Frédérick Gravel / Etienne Lepage - Ainsi parlait...

du 13 au 18 octobre 2014

Frédérick Gravel / Etienne Lepage - Ainsi parlait...

Le chorégraphe Frédérick Gravel et l'auteur Étienne Lepage provoquent nombre d'interrogations dont les interprétations semblent aussi multiples que nos subjectivités. Toujours est-il que le sens intime et politique crève peu à peu, pas à pas, l'apparence dérisoire des monologues et se régénère dans le mouvement.
  • Ainsi parlait...

« Jeter l'argent par les fenêtres de la beauté », la sentence est lancée dès le début et condense tout ce qui va suivre. Faut-il prendre ce risque ? Sur scène, d'étranges personnages le prennent assurément. Avec ironie, ils discourent à tour de rôle sur eux, la société, le théâtre, la justice, le monde. Du témoignage aux réflexions métaphysiques, du verbiage aux diatribes politiques, il n'y a qu'un pas, de danse... La parole fait naître un geste, souvent en contrepoint, et l'expression corporelle prolonge le discours. Ainsi s'entremêlent et s'hybrident les langages. Le chorégraphe Frédérick Gravel et l'auteur Étienne Lepage provoquent nombre d'interrogations dont les interprétations semblent aussi multiples que nos subjectivités. Toujours est-il que le sens intime et politique crève peu à peu, pas à pas, l'apparence dérisoire des monologues et se régénère dans le mouvement. Ainsi parlait...

Nicolas Transy

  • Entretien avec Frédérick Gravel et Étienne Lepage

Propos recueillis par Nicolas Transy

-Après un concert chorégraphique, place au texte dans cette nouvelle création ! Est-ce qu'on pourrait l'appeler cette fois « théâtre chorégraphique » ?

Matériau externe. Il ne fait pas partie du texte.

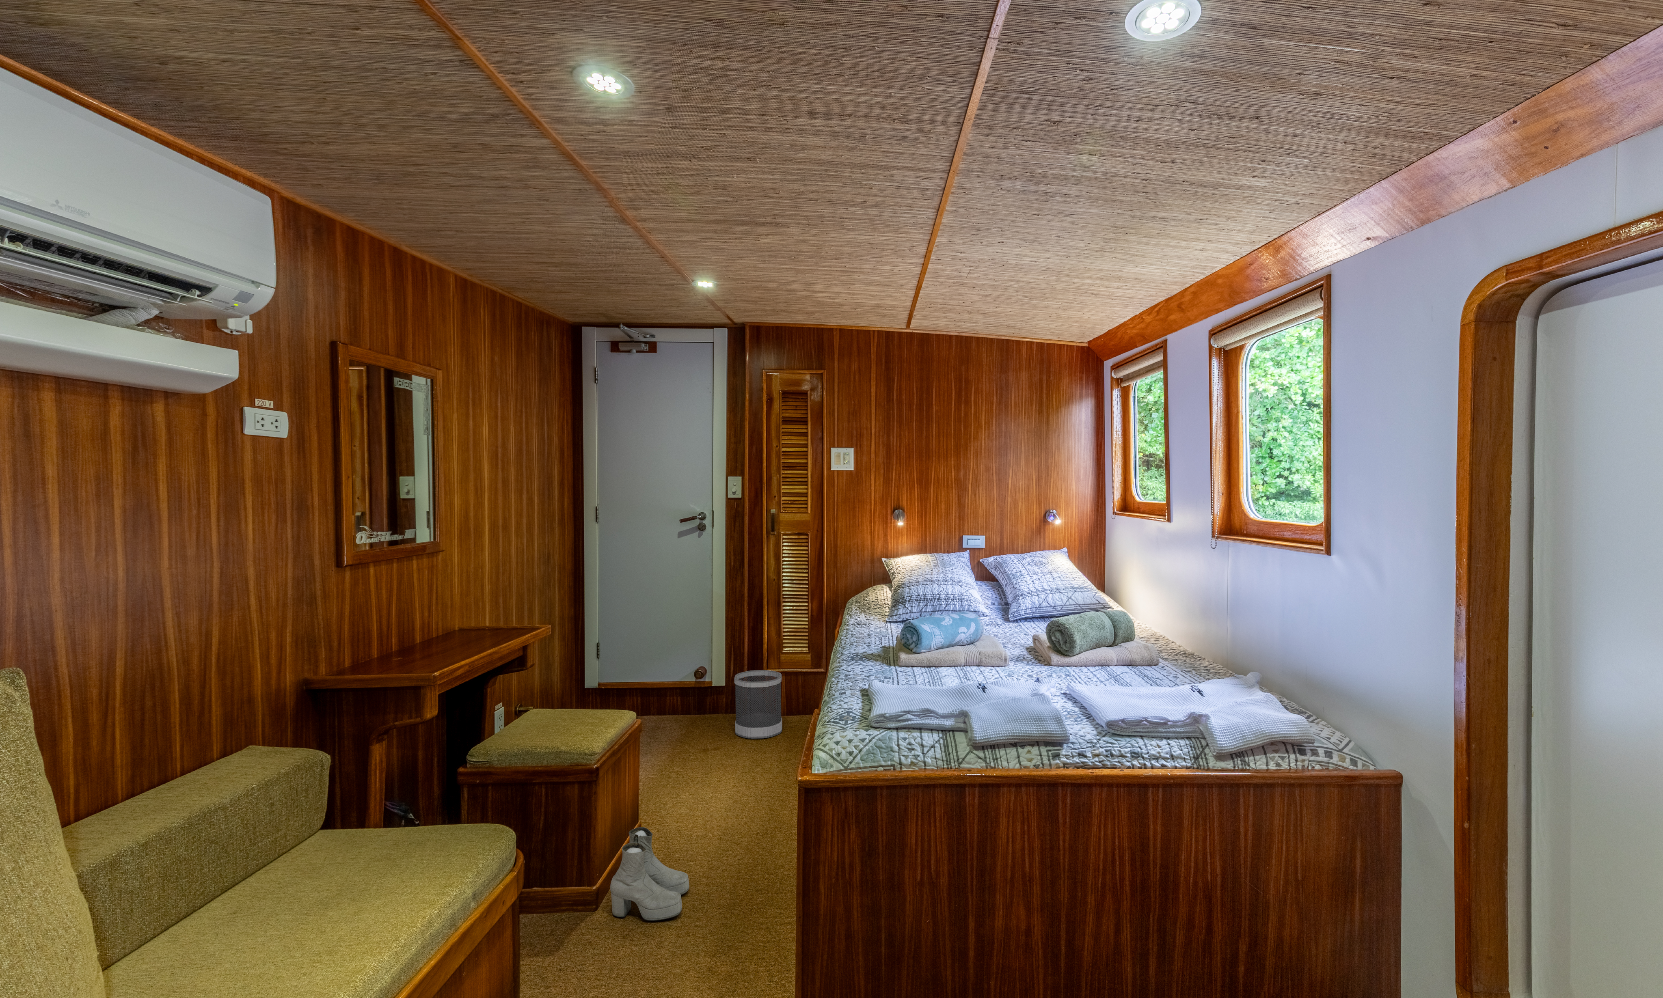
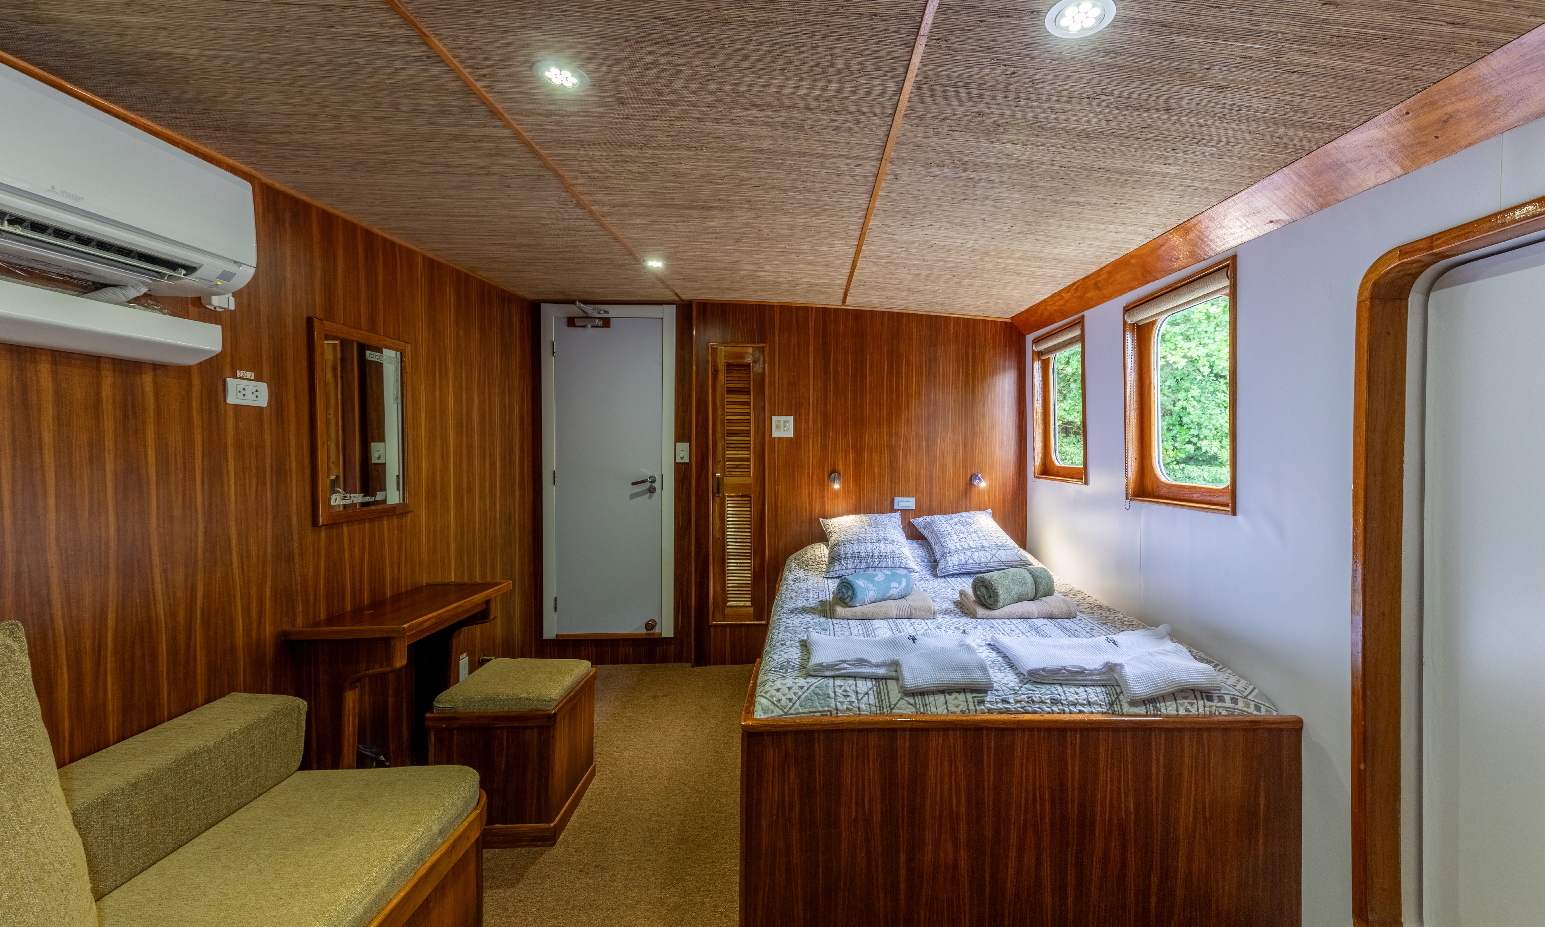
- boots [609,827,690,921]
- wastebasket [734,670,783,739]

Frédérick Gravel : Je ne sais pas vraiment comment on devrait l’appeler. Par contre, c’est certain que c’est un dialogue particulier et nouveau pour moi comme pour Étienne. Il a fallu apprendre à se laisser de la place, tout comme j’ai dû apprendre à laisser de la place à la musique avant ça, dans mes projets précédents.

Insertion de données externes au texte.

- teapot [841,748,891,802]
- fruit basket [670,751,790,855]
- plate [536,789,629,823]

Étienne Lepage : L'idée, c'est aussi de prendre la question à l'envers. Quand on a l'habitude des « disciplines » artistiques (théâtre, danse, performance, etc.), avec leurs paramètres, leurs façons de faire, on se demande toujours ce qui arrive si on en mélange deux. Mais si on se dit que c'est un spectacle d'arts scéniques, soudainement le travail est abordé différemment. On n'a pas tellement cherché à répondre à des problèmes de mélange de disciplines, autant qu'à créer un objet en soi. Ce qui évacue un peu le problème des disciplines, et c'est déjà ça de gagné...

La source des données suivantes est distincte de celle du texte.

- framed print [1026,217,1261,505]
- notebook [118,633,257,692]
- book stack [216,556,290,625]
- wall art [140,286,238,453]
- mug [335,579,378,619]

-Comment est venue l'idée d'une collaboration entre vous ?

F. G. : On connaissait déjà bien nos créations respectives. Étienne m’a proposé de faire un projet de recherche sans trop avoir d’attentes sur le résultat. Mais dès les premières répétitions, ce fut riche et prometteur. On a dû inventer notre langage commun, parce qu’on ne voulait pas seulement coller nos matériaux respectifs, on a voulu laisser le temps, faire émerger autre chose, un objet vraiment hybride.

É. L. : De mon côté, j'étais très attiré par le travail de Frédérick parce qu'il comportait un niveau de parole intéressant pour ma discipline. En tant qu'auteur dramatique, on imagine mal cette façon de s'adresser au public à partir de la scène, en tant que personnage sur une scène.
La scène comme lieu, l'interprète comme personnage et le spectacle comme situation me sont apparus comme un nouveau terrain de jeu hyper stimulant. C'est ce que j'appelle " la fiction de la scène " (par opposition à une « fiction sur la scène »).

-Peut-on dire que c'est une véritable cocréation ? Si oui, est-ce que vous avez pris part, Étienne Lepage, à la mise en scène ?

F. G. : Oui c’est une vraie cocréation même si j’ai pris plus de responsabilités quant au résultat final. On a aussi fait appel à Stéphan Boucher (avec lequel je collabore depuis longtemps) pour certains segments musicaux. Disons qu’on a utilisé nos atouts et nos acquis respectifs. Le texte est l'œuvre d’Étienne. Mais on a pris toutes les décisions en consensus, et on a laissé l’autre modifier ce qu’on apportait à l’édifice. La mise en scène s’est vraiment faite à deux.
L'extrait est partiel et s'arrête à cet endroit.